If $n$ is even, then $3\mid 1+2^n+4^n$, so if $1+2^n+4^n$ is prime, then $1+2^n+4^n=3$, so $n=0$.

If $n$ is odd, for contradiction assume $n=3^kr$ for some $r\ge 2,\, \gcd(r,6)=1$.

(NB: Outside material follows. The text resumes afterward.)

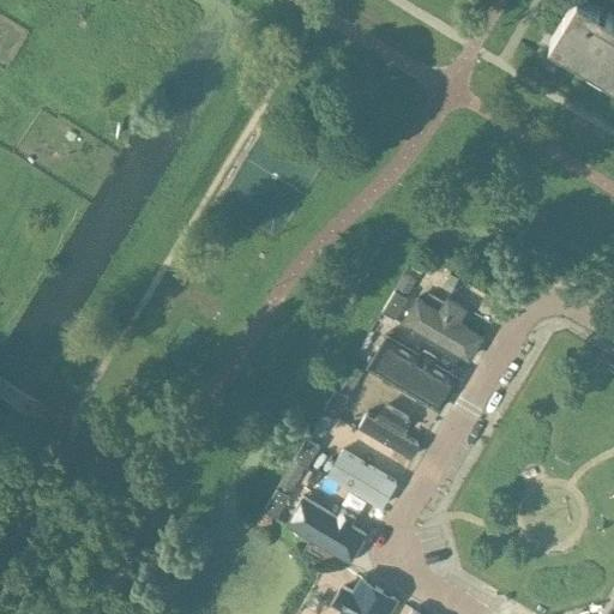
[(572,0),(551,37),(572,50),(613,74),(613,12),(593,0),(572,0)]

$$\left(2^n-1\right)\left(4^n+2^n+1\right)=2^{3n}-1=2^{3^{k+1}r}-1$$

$$=\left(2^{3^{k+1}}-1\right)\left(2^{3^{k+1}r-3^{k+1}}+2^{3^{k+1}r-3^{k+1}-1}+\cdots+1\right)$$

$$\implies 2^{3^{k+1}}-1\mid \left(2^{3^kr}-1\right)\left(4^n+2^n+1\right)$$

But $\gcd\left(2^{3^{k+1}}-1,2^{3^{k}r}-1\right)=2^{3^k}-1$ (see here why).

$$\implies \frac{2^{3^{k+1}}-1}{2^{3^k}-1}\mid 4^n+2^n+1$$

$$\iff 4^{3^k}+2^{3^k}+1\mid 4^n+2^n+1$$

But $4^{3^k}+2^{3^k}+1< 4^n+2^n+1$, so $4^n+2^n+1$ cannot be prime.